Five Weeks Later, Brooklyn DA Eric Gonzalez Hasn’t Charged the Driver Who Killed 4-Year-Old Luz Gonzalez and Left the Scene
More than 50,000 people have signed the "Justice for Luz Gonzalez" petition.
Bushwick is demanding justice for Luz Gonzalez, the 4-year-old girl killed by a hit-and-run driver over a month ago in Brooklyn.
The motorist, identified as Jeanette Maria, hit Luz and her mother Reyna Candia with a 2018 Nissan Rogue SUV on the sidewalk outside a laundromat at 82 Wyckoff Avenue on the afternoon of June 24.
Video of the crash showed the driver back out of a parking spot perpendicular to the building — in an illegal parking lot that the city has since shut down — as Luz and Candia walk by. The vehicle can be seen rolling over the victims as the motorist then accelerates forward. The driver kept going.
Luz sustained fatal trauma to her chest. Candia was hospitalized.
The Daily News initially reported that the driver was pulled over “a few blocks away” and taken into custody. But the next day NYPD told the press Maria “was unaware she’d run over two people.”
Leaving the scene of a deadly crash is a felony, but NYPD and District Attorney Eric Gonzalez have filed no charges.
Luz’s loved ones, along with Brooklyn borough president and former police officer Eric Adams, have held demonstrations since the crash to demand that NYPD and the DA arrest and prosecute Maria. More than 50,000 people have signed the “Justice for Luz Gonzalez” petition.
To secure a hit-and-run conviction in New York, prosecutors must prove a motorist knew or had reason to know a collision occurred. In this case, video shows that the vehicle bounced up and down upon impact.
Locals don’t buy the claim that Maria drove away unknowingly. “That excuse is really stupid,” Jimmy Orellana, a cab driver for two decades who lives in Bushwick, told the Brooklyn Paper. “As soon as you hit a pothole, you feel the car stumble.”

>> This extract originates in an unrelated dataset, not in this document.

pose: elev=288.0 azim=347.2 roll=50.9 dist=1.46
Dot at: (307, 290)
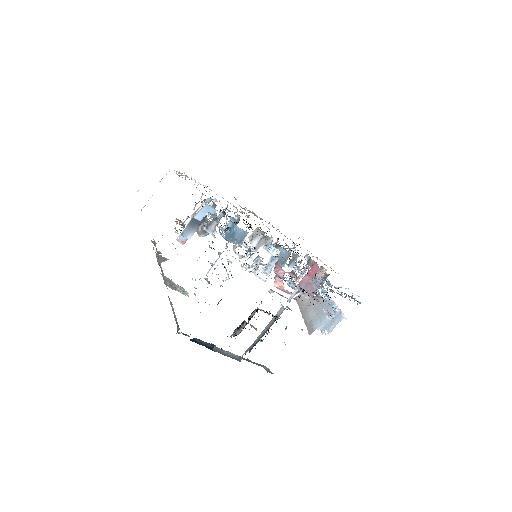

In addition, rearview cameras are standard equipment on 2018 Nissan Rogues, according to Autotrader, and pricier models have cameras and other features that enable drivers to see and detect objects around the vehicle.
A spokesperson for the DA told Streetsblog this crash “is under active investigation.” But given Gonzalez’s record of lenient plea deals and, in the case of cyclist Neftaly Ramirez, declining to prosecute drivers who kill people and leave the scene, justice for Luz Gonzalez is no sure thing.
In the meantime, since NYPD didn’t even issue her a ticket, the motorist who ran over Luz and her mother is free to keep driving.